## WHAT YOU WILL DO
Return all of the listing word for word; the pictures stay out.

## EXERCISE DATA
● ● ●
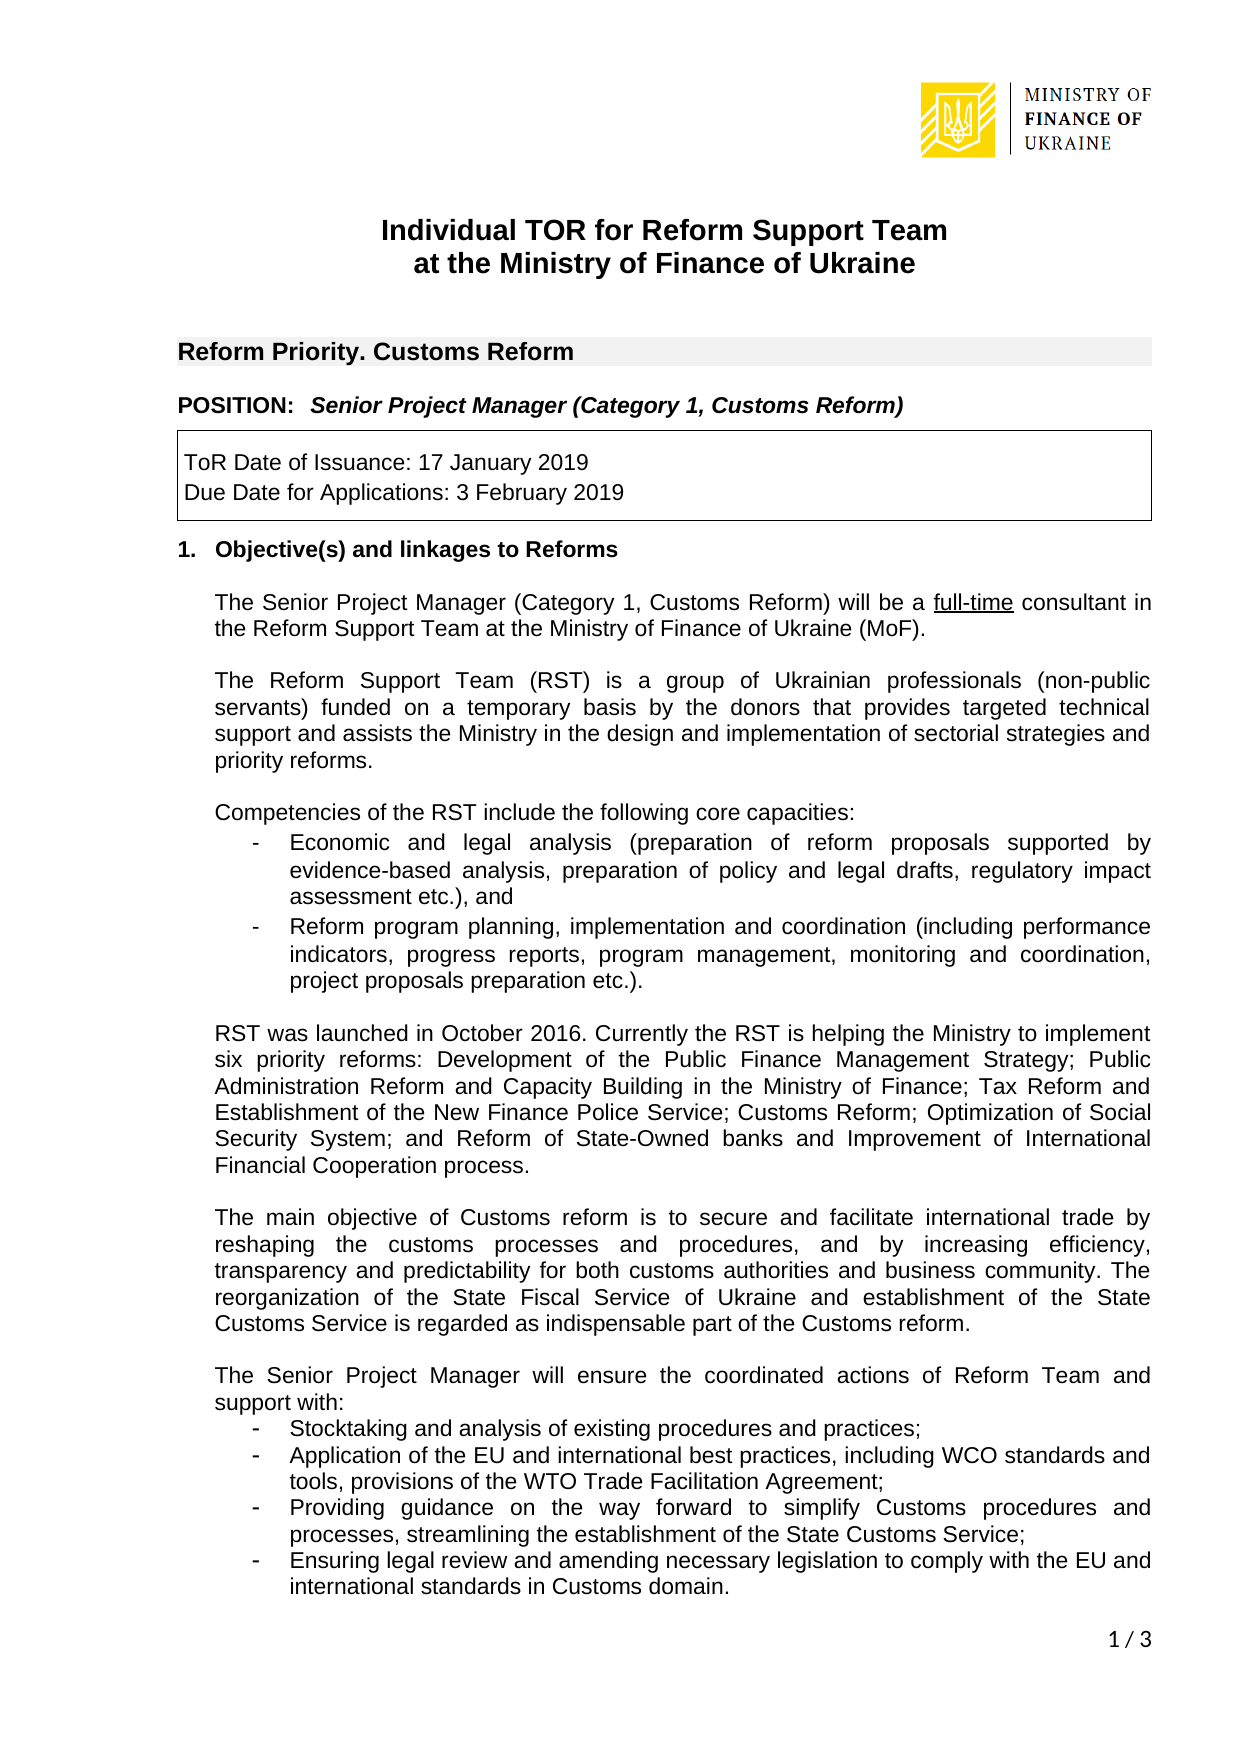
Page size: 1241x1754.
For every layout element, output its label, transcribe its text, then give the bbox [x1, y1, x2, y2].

text Reform Priority. Customs Reform [177, 337, 1152, 366]
list The Senior Project Manager (Category 1, Customs Reform) will be a full-time consultant in the Reform Support Team at the Ministry of Finance of Ukraine (MoF). [214, 588, 1152, 641]
list Reform program planning, implementation and coordination (including performance indicators, progress reports, program management, monitoring and coordination, project proposals preparation etc.). [252, 909, 1152, 993]
list The Reform Support Team (RST) is a group of Ukrainian professionals (non-public servants) funded on a temporary basis by the donors that provides targeted technical support and assists the Ministry in the design and implementation of sectorial strategies and priority reforms. [214, 667, 1152, 773]
list Competencies of the RST include the following core capacities: [214, 799, 1152, 826]
list The main objective of Customs reform is to secure and facilitate international trade by reshaping the customs processes and procedures, and by increasing efficiency, transparency and predictability for both customs authorities and business community. The reorganization of the State Fiscal Service of Ukraine and establishment of the State Customs Service is regarded as indispensable part of the Customs reform. [214, 1204, 1152, 1336]
text POSITION: Senior Project Manager (Category 1, Customs Reform) [177, 392, 1152, 419]
list Providing guidance on the way forward to simplify Customs procedures and processes, streamlining the establishment of the State Customs Service; [252, 1494, 1152, 1547]
list The Senior Project Manager will ensure the coordinated actions of Reform Team and support with: [214, 1362, 1152, 1415]
text Individual TOR for Reform Support Team [177, 213, 1152, 246]
list RST was launched in October 2016. Currently the RST is helping the Ministry to implement six priority reforms: Development of the Public Finance Management Strategy; Public Administration Reform and Capacity Building in the Ministry of Finance; Tax Reform and Establishment of the New Finance Police Service; Customs Reform; Optimization of Social Security System; and Reform of State-Owned banks and Improvement of International Financial Cooperation process. [214, 1020, 1152, 1178]
list Application of the EU and international best practices, including WCO standards and tools, provisions of the WTO Trade Facilitation Agreement; [252, 1442, 1152, 1494]
list Ensuring legal review and amending necessary legislation to comply with the EU and international standards in Customs domain. [252, 1547, 1152, 1600]
text Due Date for Applications: 3 February 2019 [178, 479, 1151, 506]
list Stocktaking and analysis of existing procedures and practices; [252, 1415, 1152, 1442]
text ToR Date of Issuance: 17 January 2019 [178, 449, 1151, 475]
picture [916, 73, 1152, 164]
list Economic and legal analysis (preparation of reform proposals supported by evidence-based analysis, preparation of policy and legal drafts, regulatory impact assessment etc.), and [252, 826, 1152, 909]
list Objective(s) and linkages to Reforms [177, 536, 1152, 562]
text at the Ministry of Finance of Ukraine [177, 246, 1152, 280]
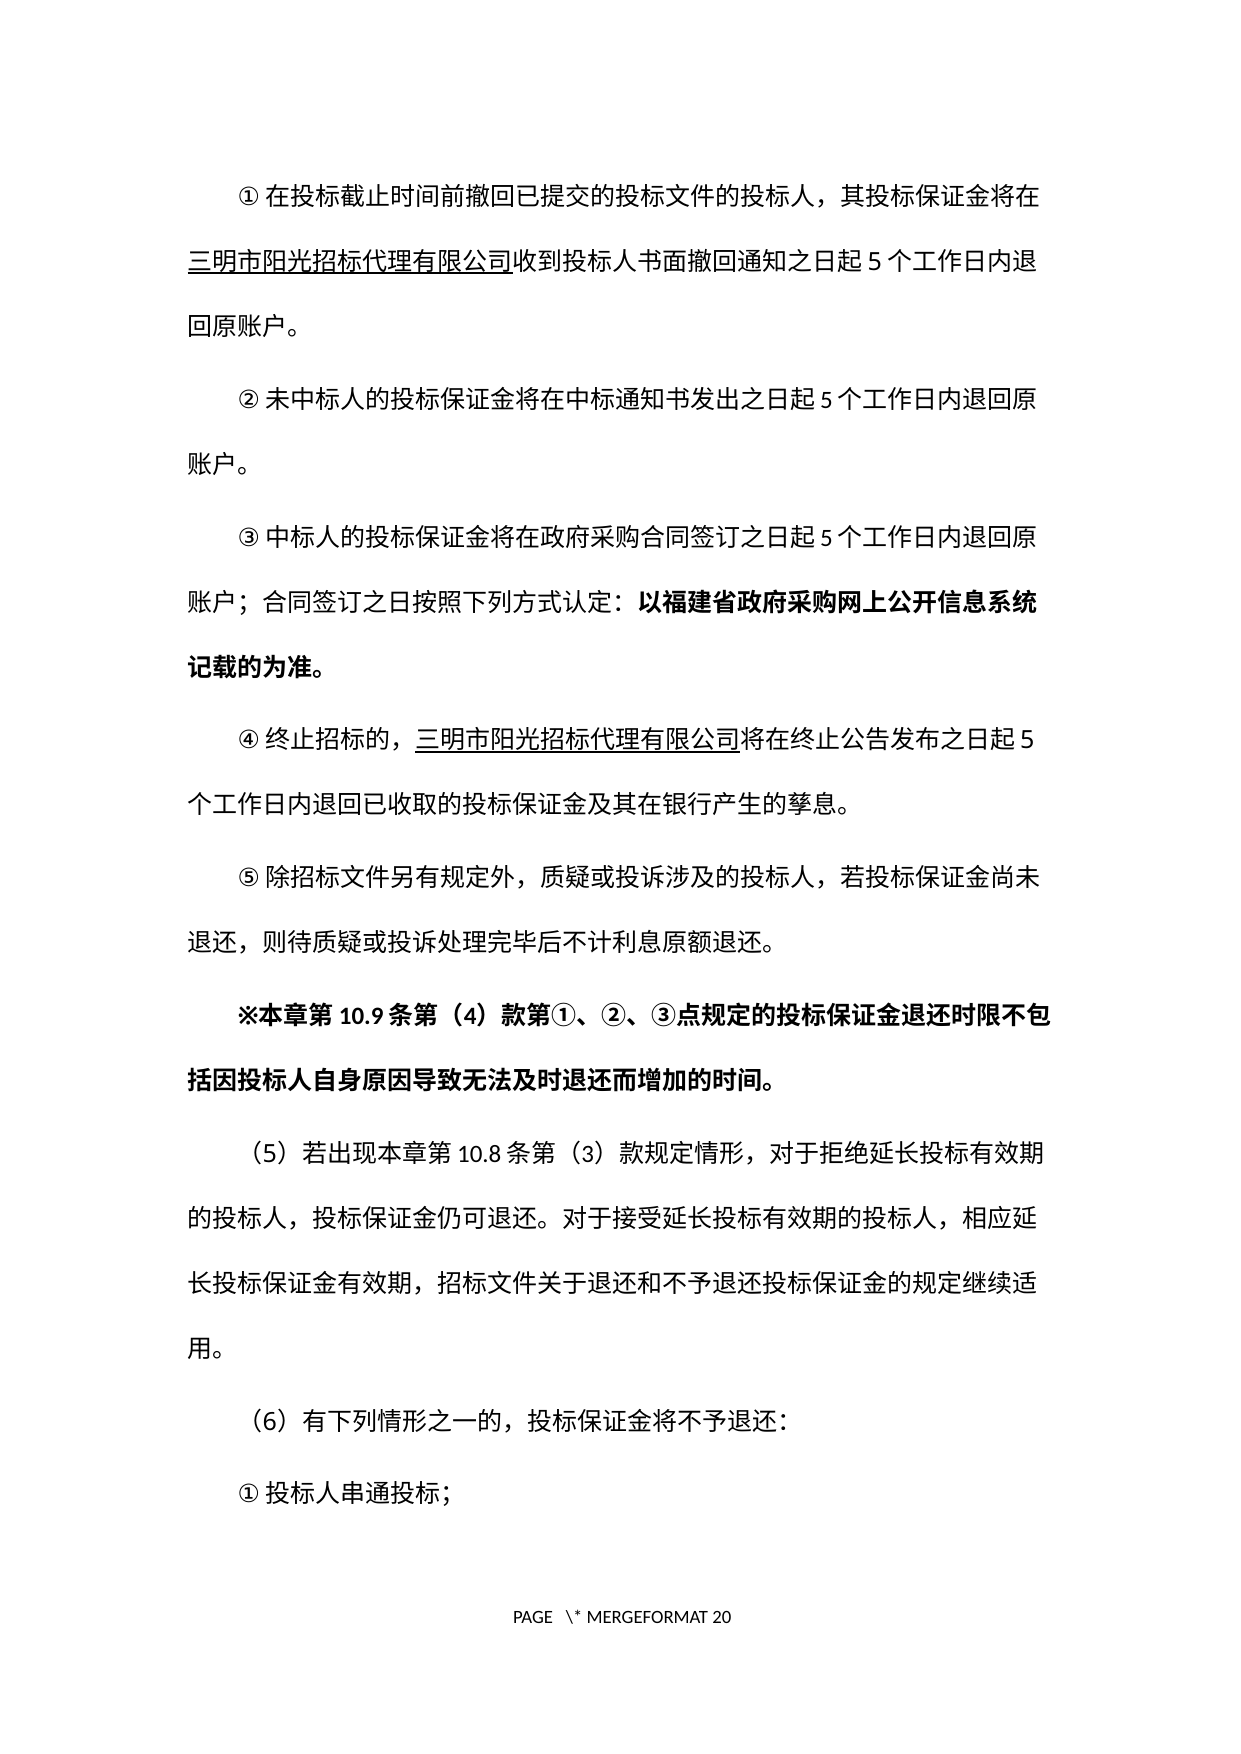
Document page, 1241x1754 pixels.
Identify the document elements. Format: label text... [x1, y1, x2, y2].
● ● ●
## EXERCISE RESPONSE
Page size: 1241x1754.
For every layout element, output its label, transcribe its text, then give the bbox [x1, y1, x2, y2].

text Reform Priority. Customs Reform [177, 337, 1152, 366]
list The Senior Project Manager (Category 1, Customs Reform) will be a full-time consultant in the Reform Support Team at the Ministry of Finance of Ukraine (MoF). [214, 588, 1152, 641]
list Reform program planning, implementation and coordination (including performance indicators, progress reports, program management, monitoring and coordination, project proposals preparation etc.). [252, 909, 1152, 993]
list The Reform Support Team (RST) is a group of Ukrainian professionals (non-public servants) funded on a temporary basis by the donors that provides targeted technical support and assists the Ministry in the design and implementation of sectorial strategies and priority reforms. [214, 667, 1152, 773]
list Competencies of the RST include the following core capacities: [214, 799, 1152, 826]
list The main objective of Customs reform is to secure and facilitate international trade by reshaping the customs processes and procedures, and by increasing efficiency, transparency and predictability for both customs authorities and business community. The reorganization of the State Fiscal Service of Ukraine and establishment of the State Customs Service is regarded as indispensable part of the Customs reform. [214, 1204, 1152, 1336]
text POSITION: Senior Project Manager (Category 1, Customs Reform) [177, 392, 1152, 419]
list Providing guidance on the way forward to simplify Customs procedures and processes, streamlining the establishment of the State Customs Service; [252, 1494, 1152, 1547]
list The Senior Project Manager will ensure the coordinated actions of Reform Team and support with: [214, 1362, 1152, 1415]
text Individual TOR for Reform Support Team [177, 213, 1152, 246]
list RST was launched in October 2016. Currently the RST is helping the Ministry to implement six priority reforms: Development of the Public Finance Management Strategy; Public Administration Reform and Capacity Building in the Ministry of Finance; Tax Reform and Establishment of the New Finance Police Service; Customs Reform; Optimization of Social Security System; and Reform of State-Owned banks and Improvement of International Financial Cooperation process. [214, 1020, 1152, 1178]
list Application of the EU and international best practices, including WCO standards and tools, provisions of the WTO Trade Facilitation Agreement; [252, 1442, 1152, 1494]
list Ensuring legal review and amending necessary legislation to comply with the EU and international standards in Customs domain. [252, 1547, 1152, 1600]
text Due Date for Applications: 3 February 2019 [178, 479, 1151, 506]
list Stocktaking and analysis of existing procedures and practices; [252, 1415, 1152, 1442]
text ToR Date of Issuance: 17 January 2019 [178, 449, 1151, 475]
picture [916, 73, 1152, 164]
list Economic and legal analysis (preparation of reform proposals supported by evidence-based analysis, preparation of policy and legal drafts, regulatory impact assessment etc.), and [252, 826, 1152, 909]
list Objective(s) and linkages to Reforms [177, 536, 1152, 562]
text at the Ministry of Finance of Ukraine [177, 246, 1152, 280]
Document page, 1241x1754 pixels.
Identify the document elements. Format: label text... [x1, y1, x2, y2].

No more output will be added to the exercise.